- [What you are asked to do]
Please print the entries exactly, omitting each image.
Segment Start: Source material
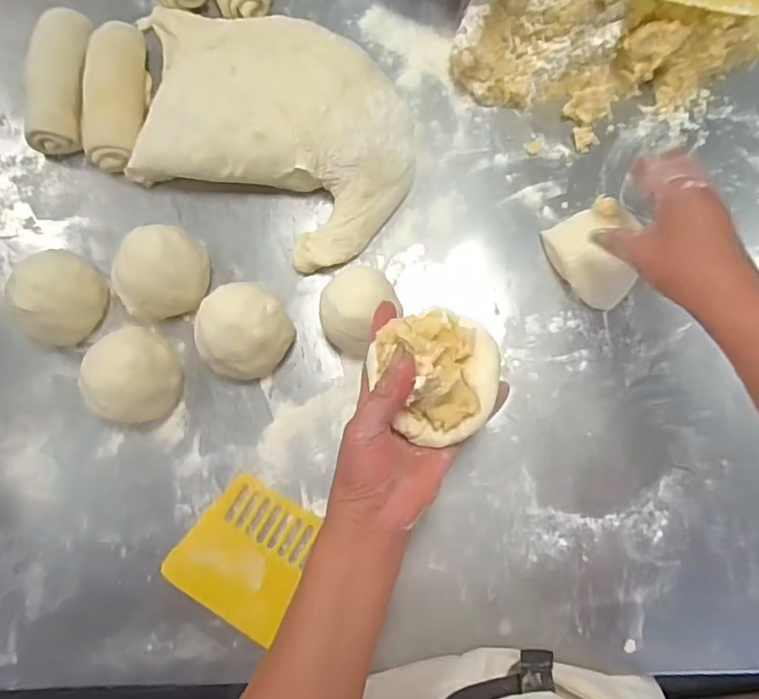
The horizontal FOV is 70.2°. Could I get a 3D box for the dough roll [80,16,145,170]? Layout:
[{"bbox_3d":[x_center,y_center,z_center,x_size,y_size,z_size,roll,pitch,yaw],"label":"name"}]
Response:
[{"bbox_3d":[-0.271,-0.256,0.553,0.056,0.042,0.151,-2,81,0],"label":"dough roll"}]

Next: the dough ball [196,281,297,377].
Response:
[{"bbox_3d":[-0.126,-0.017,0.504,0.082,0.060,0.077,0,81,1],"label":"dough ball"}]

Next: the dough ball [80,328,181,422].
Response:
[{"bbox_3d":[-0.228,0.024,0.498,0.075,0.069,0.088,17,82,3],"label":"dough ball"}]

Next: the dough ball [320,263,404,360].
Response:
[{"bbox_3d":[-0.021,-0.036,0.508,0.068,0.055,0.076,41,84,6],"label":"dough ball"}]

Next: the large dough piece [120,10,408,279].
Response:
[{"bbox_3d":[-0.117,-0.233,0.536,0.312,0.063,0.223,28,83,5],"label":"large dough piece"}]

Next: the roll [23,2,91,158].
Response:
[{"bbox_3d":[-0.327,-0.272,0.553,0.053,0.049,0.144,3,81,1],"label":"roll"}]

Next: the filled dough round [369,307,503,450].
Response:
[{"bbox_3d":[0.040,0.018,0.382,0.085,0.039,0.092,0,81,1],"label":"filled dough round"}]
Segment End: Source material
- [Solution to this problem]
The horizontal FOV is 70.2°. Could I get a 3D box for the dough roll [80,16,145,170]? Layout:
[{"bbox_3d":[x_center,y_center,z_center,x_size,y_size,z_size,roll,pitch,yaw],"label":"name"}]
Response:
[{"bbox_3d":[-0.271,-0.256,0.553,0.056,0.042,0.151,-2,81,0],"label":"dough roll"}]

Next: the dough ball [196,281,297,377].
Response:
[{"bbox_3d":[-0.126,-0.017,0.504,0.082,0.060,0.077,0,81,1],"label":"dough ball"}]

Next: the dough ball [80,328,181,422].
Response:
[{"bbox_3d":[-0.228,0.024,0.498,0.075,0.069,0.088,17,82,3],"label":"dough ball"}]

Next: the dough ball [320,263,404,360].
Response:
[{"bbox_3d":[-0.021,-0.036,0.508,0.068,0.055,0.076,41,84,6],"label":"dough ball"}]

Next: the large dough piece [120,10,408,279].
Response:
[{"bbox_3d":[-0.117,-0.233,0.536,0.312,0.063,0.223,28,83,5],"label":"large dough piece"}]

Next: the roll [23,2,91,158].
Response:
[{"bbox_3d":[-0.327,-0.272,0.553,0.053,0.049,0.144,3,81,1],"label":"roll"}]

Next: the filled dough round [369,307,503,450].
Response:
[{"bbox_3d":[0.040,0.018,0.382,0.085,0.039,0.092,0,81,1],"label":"filled dough round"}]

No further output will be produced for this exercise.